The present multivariate analysis found no risk factors related with survival after recurrence in patients with cervical cancers. It did not necessarily signify a weakened effect of salvage treatment, for they indeed released some patients' complaints, although the five-year OS and PFS have kept low in most studies. In patients with isolated LN recurrence after RH treatment, salvage CCRT or RT resulted in a maximum five-year OS of 30% [17,18]. Tempfer et al. also suggested that the response rate of chemotherapy in patients with distant recurrence was poor, they recommended CCRT, surgery, including pelvic exenteration, and palliative chemotherapy for patients in different conditions, but the treatment of patients after recurrence still remains challenging [19]. However, the number of death cases in this study was small, which limited its weight in final results.
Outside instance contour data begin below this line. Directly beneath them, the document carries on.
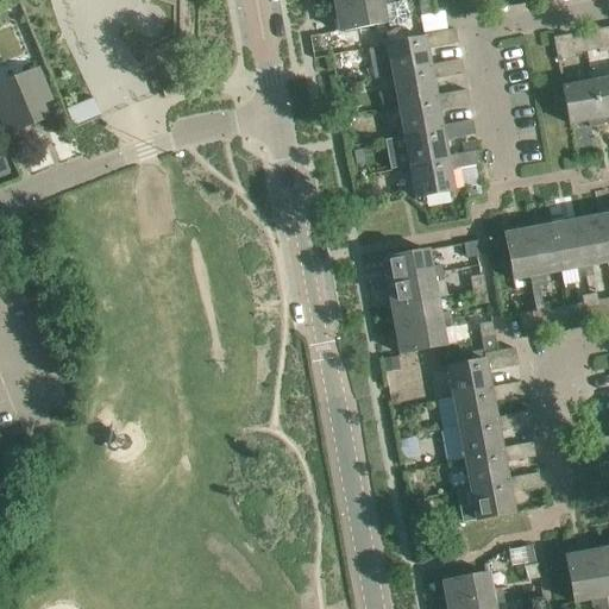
[(391,0),(375,0),(334,7),(339,32),(387,23),(387,27),(406,24),(402,2),(393,5),(391,0)]
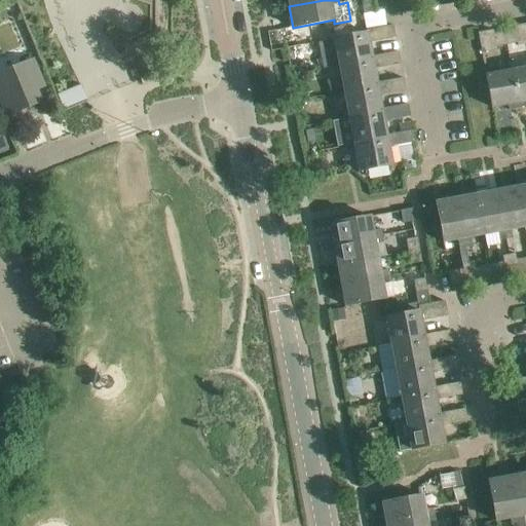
[(364,14),(375,11),(373,0),(368,0),(362,1),(364,14)]
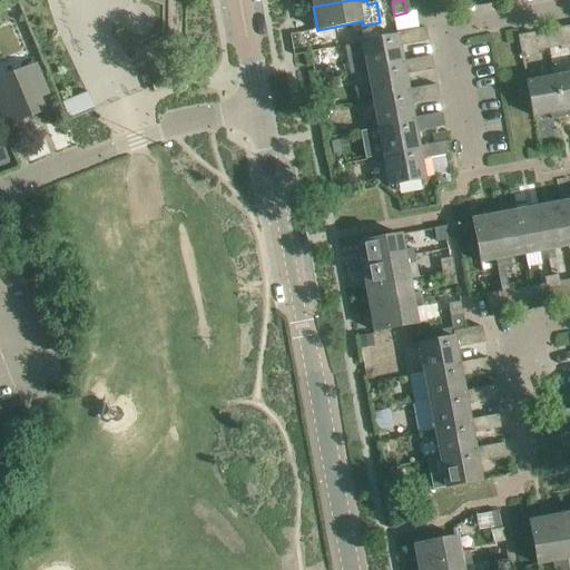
[(400,46),(429,41),(426,27),(397,32),(397,36),(362,41),(367,71),(403,65),(403,61),(400,46)]
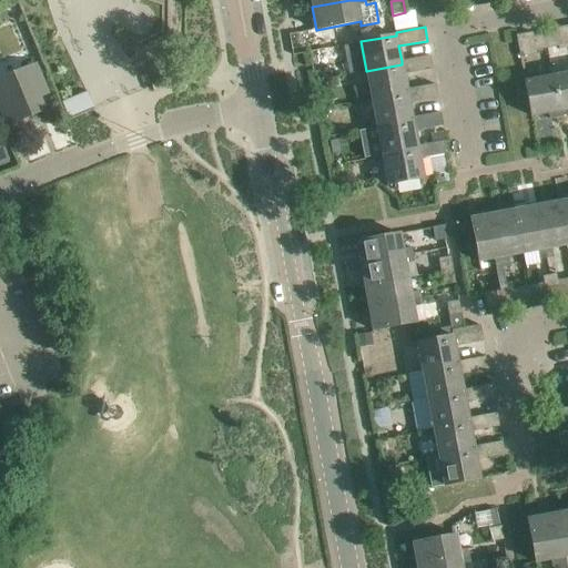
[(545,34),(547,49),(559,47),(557,32),(545,34)]
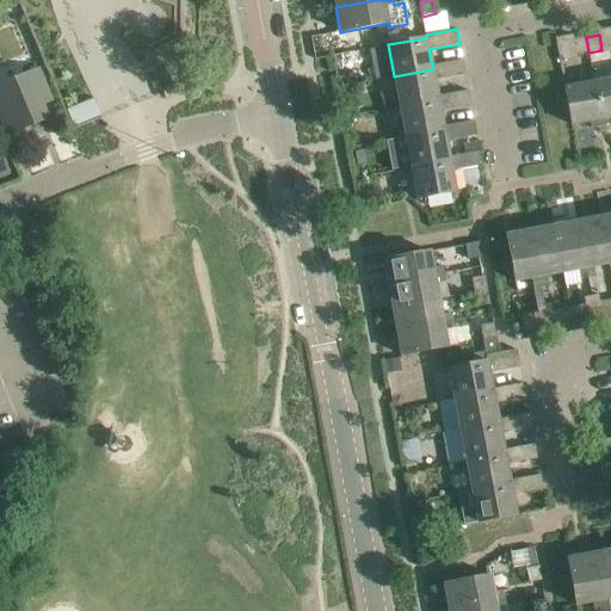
[(576,55),(588,53),(586,37),(574,39),(576,55)]
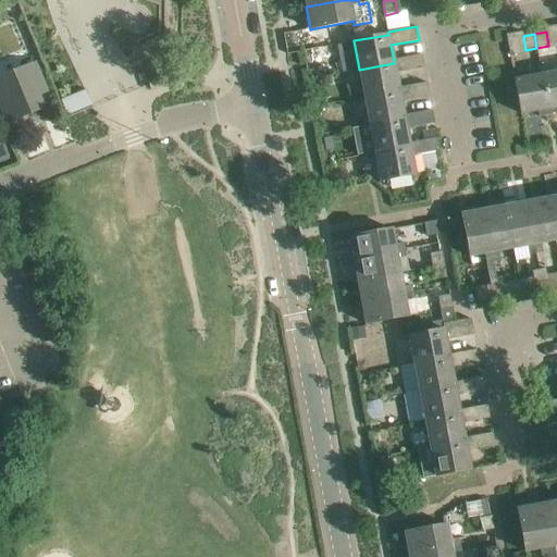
[(424,67),(422,56),(422,54),(394,60),(394,63),(359,70),(364,97),(399,90),(399,87),(396,73),(424,67)]
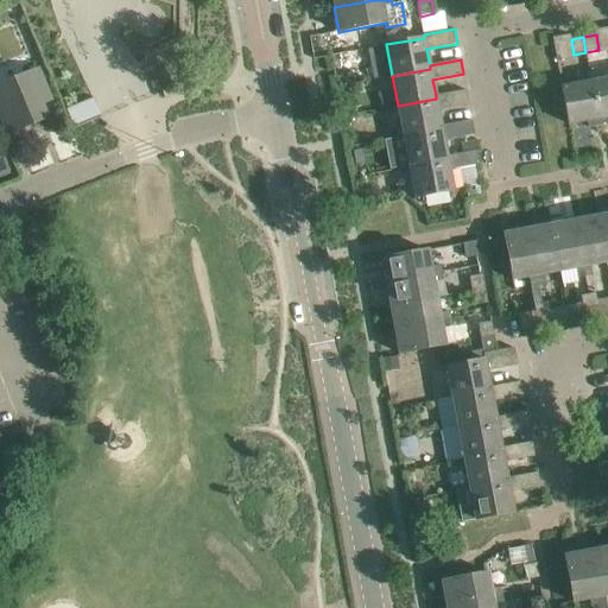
[(48,99),(38,77),(37,74),(18,81),(17,80),(6,84),(8,89),(0,93),(0,107),(10,131),(43,116),(38,103),(48,99)]
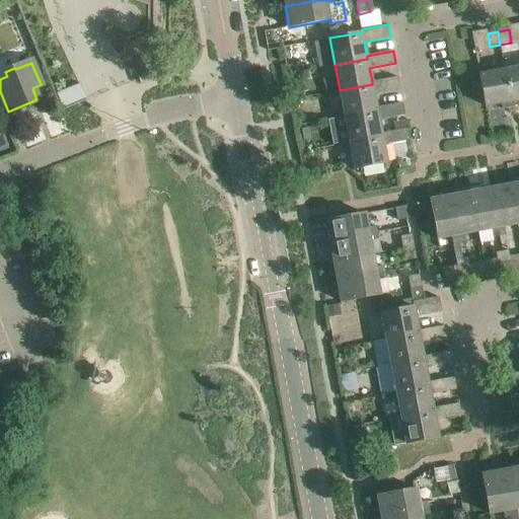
[(518,66),(505,69),(512,106),(518,104),(518,66)]
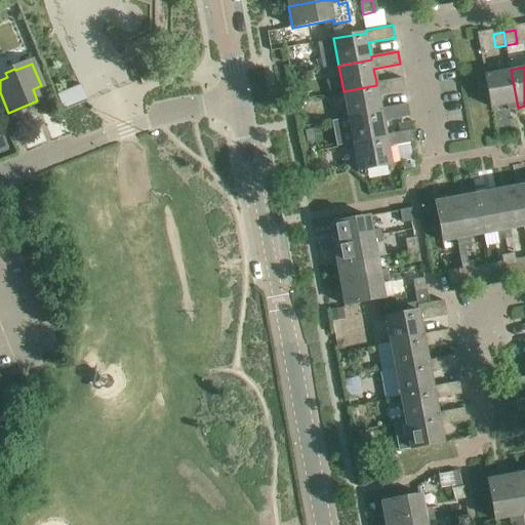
[(508,110),(518,108),(511,70),(485,75),(491,108),(507,105),(508,110)]
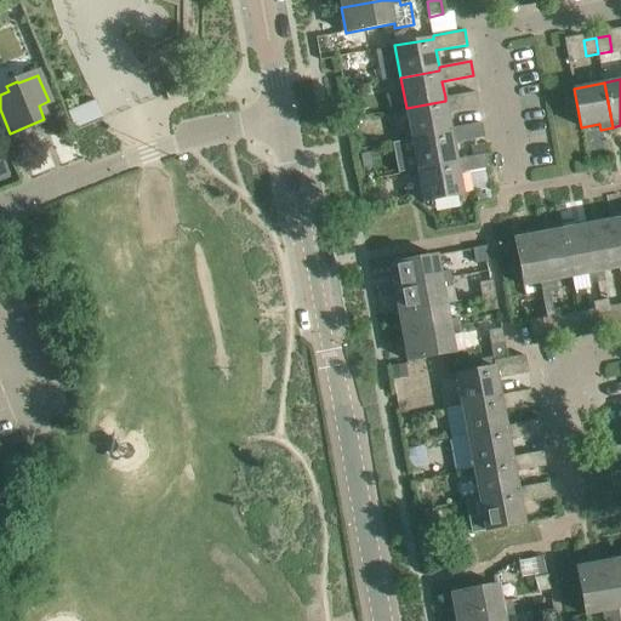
[(479,107),(477,92),(476,92),(445,97),(445,101),(406,108),(412,140),(451,132),(451,129),(448,112),(479,107)]
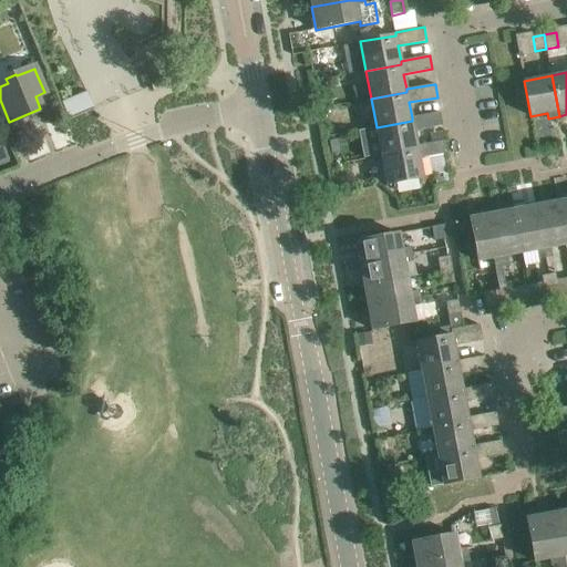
[(86,91),(60,102),(68,120),(94,107),(88,91),(86,91)]
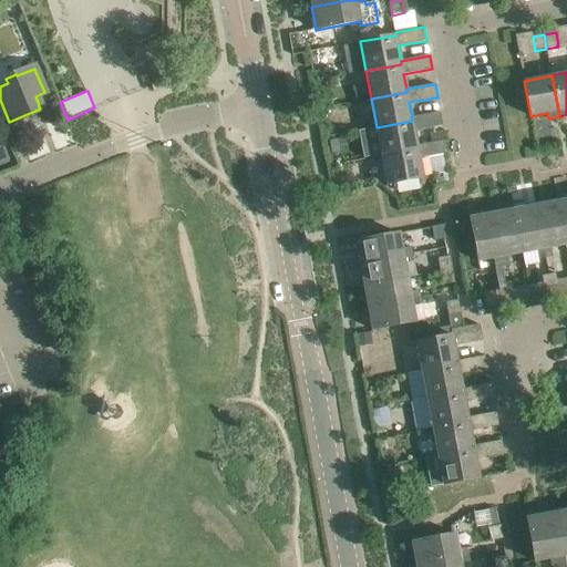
[(443,125),(440,113),(440,112),(412,117),(412,121),(377,127),(382,155),(418,148),(416,146),(414,131),(443,125)]
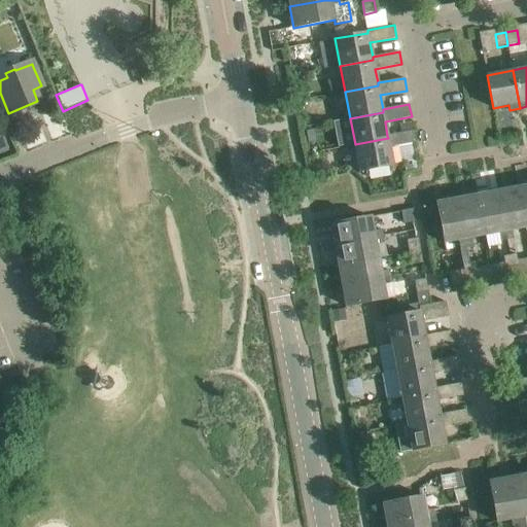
[(20,127),(9,131),(14,143),(24,139),(20,127)]
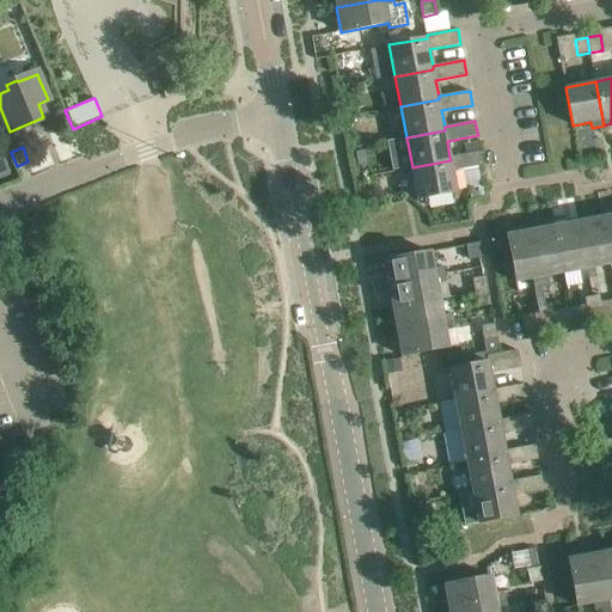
[(483,166),(481,152),(450,158),(451,160),(412,167),(418,199),(457,191),(453,172),(483,166)]
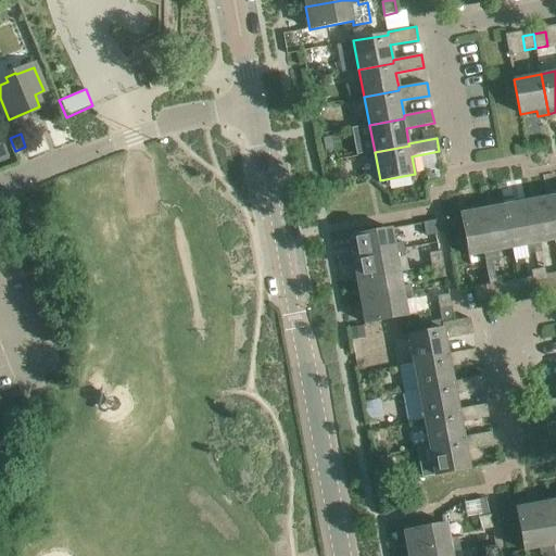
[(540,243),(555,240),(547,198),(526,201),(535,253),(542,251),(540,243)]
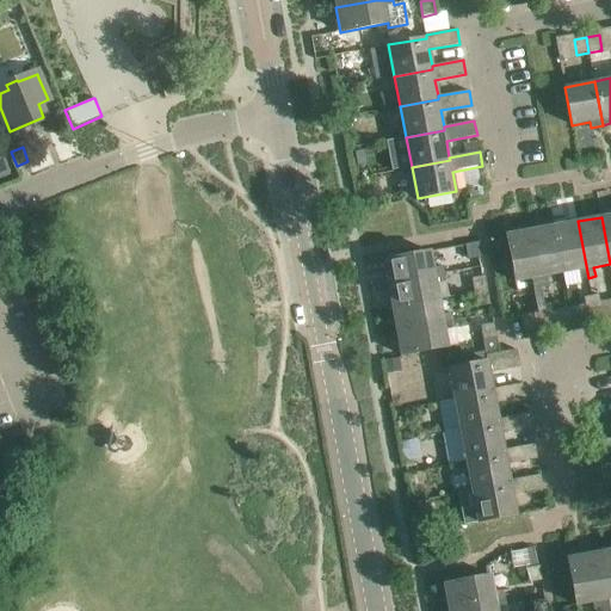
[(581,279),(588,278),(578,221),(554,226),(563,272),(579,270),(581,279)]
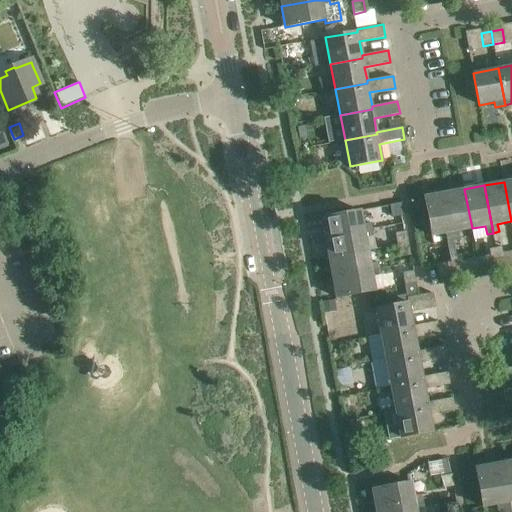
[(458,231),(472,228),(464,189),(445,193),(453,240),(460,239),(458,231)]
Whether salvage treatment and recurrence condition have influence on the survival of patients with recurrence needs further discussion.

The main limitations of this study consisted of recall bias and selection bias as a retrospective study. Moreover, the collection of surgery cases included in this study had spanned 14 years, and the changes of individual experience and skills of the surgeon was also part of the bias, which all need further exploration in prospective study. The authors also failed to include property patients' life qualities, and the size of recurrence cohort is small, and it is premature to draw any conclusion about risk factor of survival after recurrence.

In conclusion, the survival outcomes of cervical cancer after RH by experienced physicians were favorable, suggesting consistent high quality of surgery and comprehensive control of the disease have been the crucial management of cervical cancer in carefully selected and evaluated patients. Pathologic characters and physician's experiences were an independent factor related to survival outcomes. Survival after recurrence is poor, and salvage therapy and palliative care had similar effects about mortality.